Dataset Splits No Dataset We use the code of Allamanis et al. (2021) to generate a dataset of randomly inserted bugs to train and evaluate a neural network in a supervised fashion. Consequently, we obtain a new variant of the Random Bugs test dataset, consisting of 760k graphs. We additionally re-extract the Py PIBugs dataset with the provided script, generating hypergraphs as consumed by HEAT, and graphs generated by the baseline models. Training and evaluation Training is performed as in Galkin et al. (2020) using binary cross entropy with label smoothing. We trained our model for 1k epochs with a learning rate of 0.0004 and batch size of 512. Hyperparameters were fine-tuned manually, using the provided validation set in the Star E implementation. (Explanation: The paper mentions using code to generate datasets for training and evaluation, and fine-tuning hyperparameters using a validation set. However, it does not provide specific percentages, counts, or methodology for how the datasets are split into training, validation, and test sets, which is necessary for reproducibility.)

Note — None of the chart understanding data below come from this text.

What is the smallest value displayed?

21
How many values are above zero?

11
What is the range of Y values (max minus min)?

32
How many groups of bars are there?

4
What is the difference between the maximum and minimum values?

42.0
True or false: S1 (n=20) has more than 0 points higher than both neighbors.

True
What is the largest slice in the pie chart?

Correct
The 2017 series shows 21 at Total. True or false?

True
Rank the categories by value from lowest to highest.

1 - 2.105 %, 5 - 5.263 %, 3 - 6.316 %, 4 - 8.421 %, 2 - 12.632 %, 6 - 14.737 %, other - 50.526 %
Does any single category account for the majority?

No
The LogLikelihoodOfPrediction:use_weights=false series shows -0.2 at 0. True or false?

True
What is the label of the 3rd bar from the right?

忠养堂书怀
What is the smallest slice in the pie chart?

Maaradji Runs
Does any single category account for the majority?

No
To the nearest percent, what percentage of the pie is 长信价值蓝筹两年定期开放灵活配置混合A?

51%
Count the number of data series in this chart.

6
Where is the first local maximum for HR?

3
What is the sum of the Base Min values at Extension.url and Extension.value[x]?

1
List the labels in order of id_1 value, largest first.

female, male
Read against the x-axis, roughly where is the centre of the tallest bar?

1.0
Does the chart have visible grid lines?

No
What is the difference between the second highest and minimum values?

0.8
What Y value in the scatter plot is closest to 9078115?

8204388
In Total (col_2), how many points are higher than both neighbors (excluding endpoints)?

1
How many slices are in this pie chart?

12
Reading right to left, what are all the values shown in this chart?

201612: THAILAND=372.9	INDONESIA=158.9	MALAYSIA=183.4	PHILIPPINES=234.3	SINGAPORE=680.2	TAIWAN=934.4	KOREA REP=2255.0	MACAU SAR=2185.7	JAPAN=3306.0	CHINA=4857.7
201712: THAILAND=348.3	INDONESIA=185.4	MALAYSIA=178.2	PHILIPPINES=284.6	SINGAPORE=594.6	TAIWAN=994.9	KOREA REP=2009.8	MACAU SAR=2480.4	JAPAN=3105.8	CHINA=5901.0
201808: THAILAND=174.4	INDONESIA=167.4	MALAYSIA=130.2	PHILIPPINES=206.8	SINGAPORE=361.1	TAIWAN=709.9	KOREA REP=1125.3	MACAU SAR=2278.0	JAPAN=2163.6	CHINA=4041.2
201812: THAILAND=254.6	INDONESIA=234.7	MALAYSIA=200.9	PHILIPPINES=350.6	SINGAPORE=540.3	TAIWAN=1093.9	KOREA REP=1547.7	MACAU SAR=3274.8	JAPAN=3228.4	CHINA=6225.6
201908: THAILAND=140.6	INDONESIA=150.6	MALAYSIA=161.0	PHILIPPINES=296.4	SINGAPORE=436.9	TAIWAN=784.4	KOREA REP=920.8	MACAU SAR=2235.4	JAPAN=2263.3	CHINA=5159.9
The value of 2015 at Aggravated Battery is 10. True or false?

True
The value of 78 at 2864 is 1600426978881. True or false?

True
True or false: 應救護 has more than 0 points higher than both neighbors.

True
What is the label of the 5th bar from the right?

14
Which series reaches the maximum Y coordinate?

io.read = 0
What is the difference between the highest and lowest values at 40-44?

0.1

Hardware Specification No On the other hand, processing each hyperedge separately would not make use of parallel computation in modern GPUs. This process is performed in-CPU during the minibatch preparation. (Explanation: The paper mentions "modern GPUs" and "in-CPU" for computation, but does not provide specific models or specifications for the hardware used in the experiments.)
Software Dependencies No We implemented it as a Py Torch (Paszke et al., 2019) Module, available on the heat branch of https://github.com/microsoft/neurips21-self-supervised-bug-detection-and-repair/tree/heat. (Explanation: The paper mentions "Py Torch" as the framework used, but does not specify a version number, nor does it list any other software dependencies with their versions.)
Experiment Setup Yes Model Architecture We modify the architecture of Allamanis et al. (2021) to use 6 HEAT layers with hidden dimension of 256, 8 heads, feed-forward (FFN in Eq. 4) hidden layer of 2048, and dropout rate of 0.1. We used a single layer of HEAT with embedding size of 100 and a single layer of the Transformer used for calculating the final predictions. We trained our model for 1k epochs with a learning rate of 0.0004 and batch size of 512.